ABSTRACT

I want to try then to make amends for this too-long neglect. All this work, all these people, deserve some critical response. It is true I shall have some difficulty in recounting the story-line. It isn't that it wasn't there, but there was this profusion of surface detail: by my :ount five beers, a cider, four patent drinks, three wines, a tea, three patent medicines, three disinfectants, a flykiller, a hairspray, a toothpaste, five deodorants (though three of these were identical in what seemed the leitmotif), bath salts, a bra, high-speed gas, petrol and oil, a razor and two kinds of blade, two newspapers, a paper towel, sweets, two dogfoods and a dog medicine, cigars, tobacco, paint, film, a gardening centre, bread, butter, cheese, a breakfast food, two ice-creams, three kinds of biscuit, salad-dressing, condensed milk, potato mash, chicken pie, tomato ketchup, canned ham and fruit and risotto, two soaps, a washing-powder, and a bottle of washing-up liquid that one of the guest-stars autographed.
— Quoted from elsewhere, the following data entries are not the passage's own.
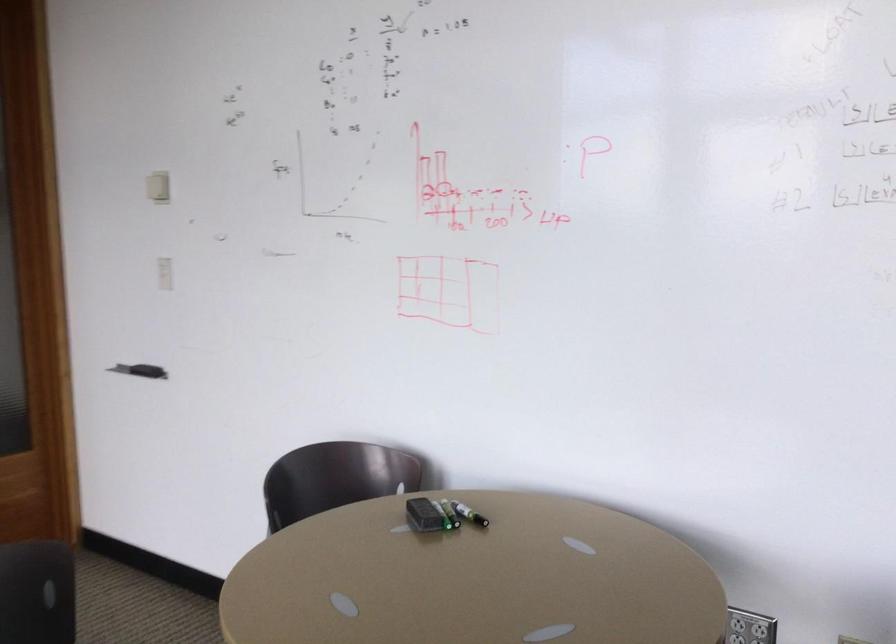
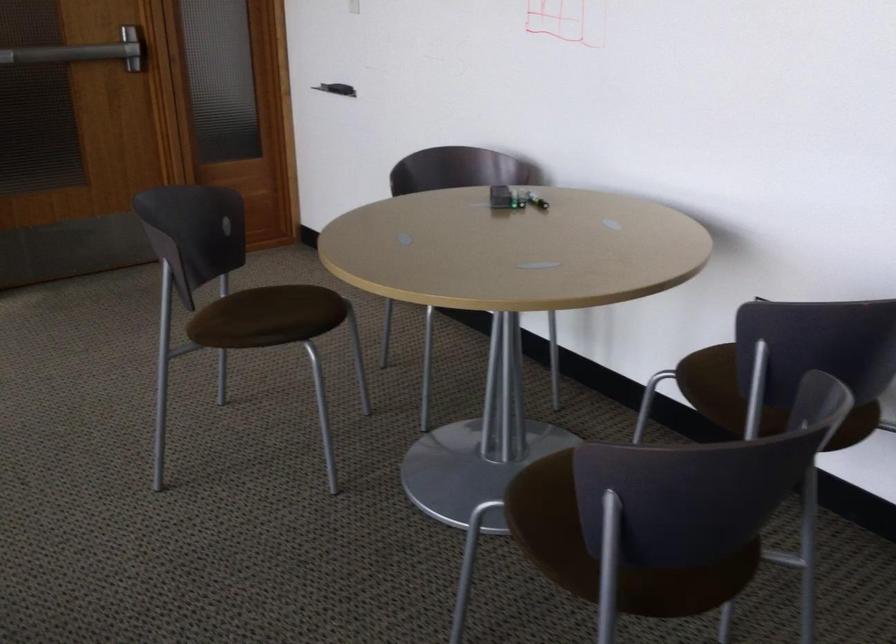
The images are taken continuously from a first-person perspective. In which direction is your viewpoint rotating?

The rotation direction of the camera is left-down.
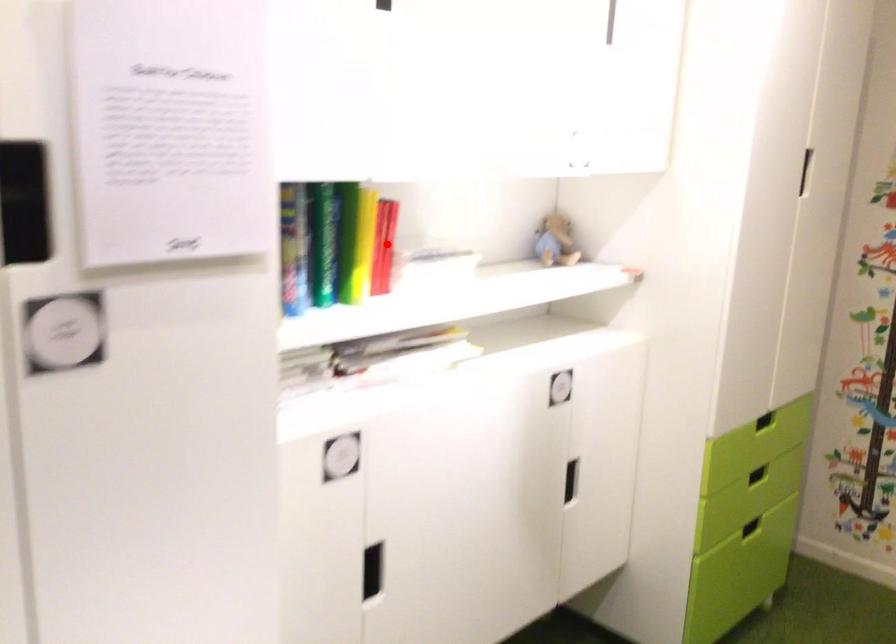
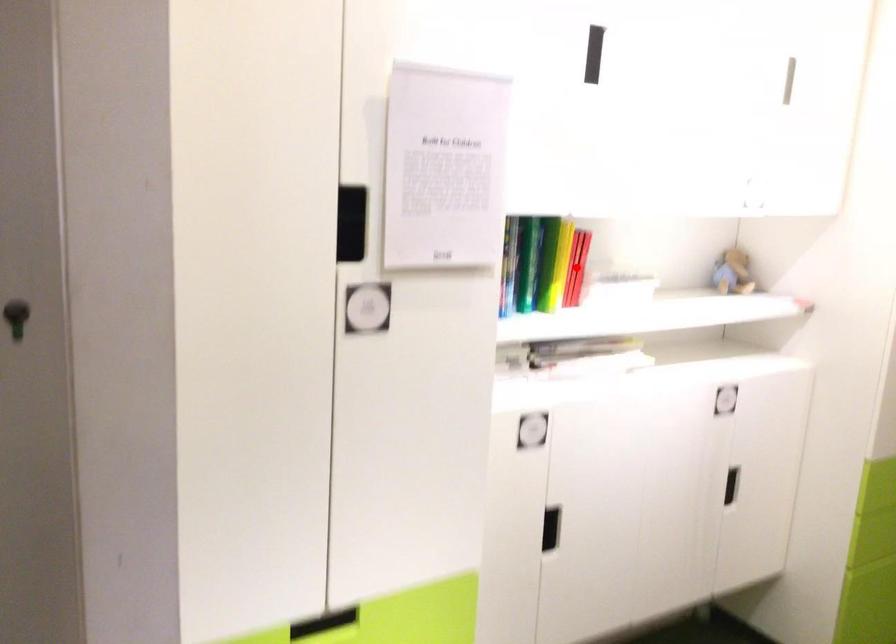
I am providing you with two images of the same scene from different viewpoints. A red point is marked on the first image and another point is marked on the second image. Is the marked point in image1 the same physical position as the marked point in image2?

Yes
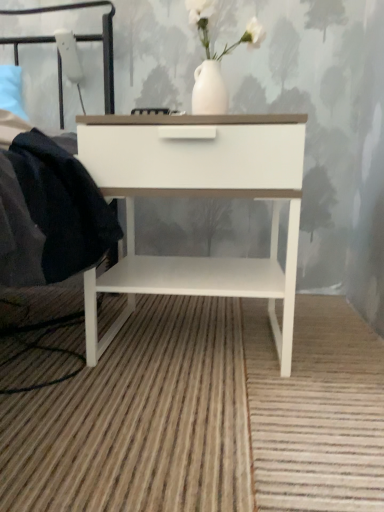
Question: Is black metal headboard at upper left not inside white glossy nightstand at center?

Choices:
 (A) yes
 (B) no

Answer: (A)

Question: Can you confirm if black metal headboard at upper left is smaller than white glossy nightstand at center?

Choices:
 (A) yes
 (B) no

Answer: (A)

Question: Is black metal headboard at upper left oriented towards white glossy nightstand at center?

Choices:
 (A) no
 (B) yes

Answer: (A)

Question: Is black metal headboard at upper left closer to camera compared to white glossy nightstand at center?

Choices:
 (A) no
 (B) yes

Answer: (A)

Question: From a real-world perspective, does black metal headboard at upper left stand above white glossy nightstand at center?

Choices:
 (A) no
 (B) yes

Answer: (B)

Question: Is black metal headboard at upper left touching white glossy nightstand at center?

Choices:
 (A) no
 (B) yes

Answer: (A)

Question: Does white glossy nightstand at center have a larger size compared to black metal headboard at upper left?

Choices:
 (A) yes
 (B) no

Answer: (A)

Question: Is white glossy nightstand at center with black metal headboard at upper left?

Choices:
 (A) no
 (B) yes

Answer: (A)

Question: Is white glossy nightstand at center wider than black metal headboard at upper left?

Choices:
 (A) no
 (B) yes

Answer: (A)

Question: Is white glossy nightstand at center to the right of black metal headboard at upper left from the viewer's perspective?

Choices:
 (A) no
 (B) yes

Answer: (B)

Question: Is white glossy nightstand at center behind black metal headboard at upper left?

Choices:
 (A) yes
 (B) no

Answer: (B)

Question: From the image's perspective, is white glossy nightstand at center below black metal headboard at upper left?

Choices:
 (A) yes
 (B) no

Answer: (A)

Question: Considering the positions of black metal headboard at upper left and white glossy nightstand at center in the image, is black metal headboard at upper left bigger or smaller than white glossy nightstand at center?

Choices:
 (A) small
 (B) big

Answer: (A)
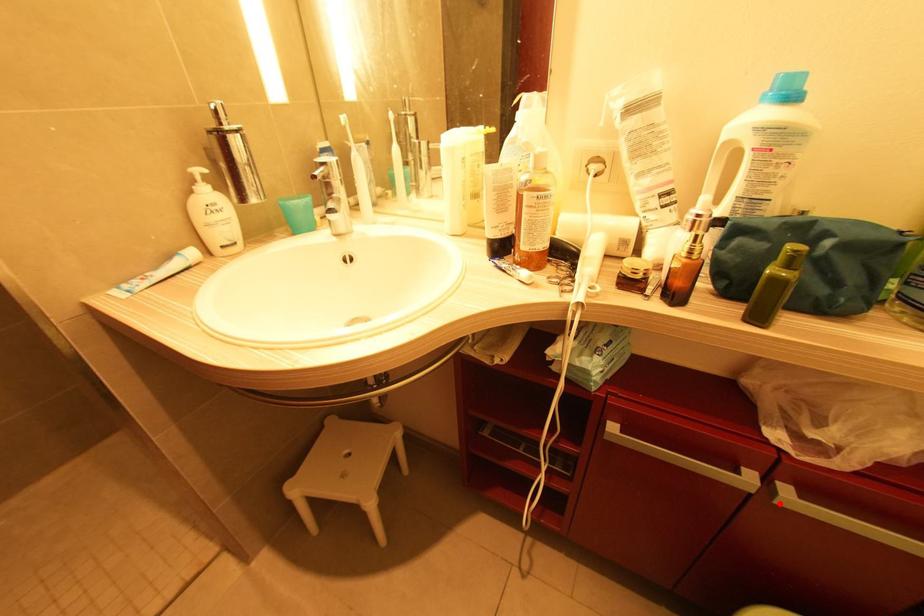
Describe, describe, as Virginia Woolf said, ironically, about the novels of Arnold Bennett. But then that is where, with this kind of art, we can all very easily go wrong. Perhaps six or seven of these varied things were what you could call described. This feature of the art was indeed almost incidental. What was really there was what happened in the novel after Bennett, when things, objects, became instrumental, active; when it was the life that flowed through and around them that came to count. Take the patent drinks. One, it is true, was being mixed to be drunk. But in the others the flow of feeling was different. A young man and a girl were running by the sea, in the cool spray, and then, in one of those characteristically rapid modern associations of idea,

the drink was good, also, for morning sickness. Consider the subtlety of that.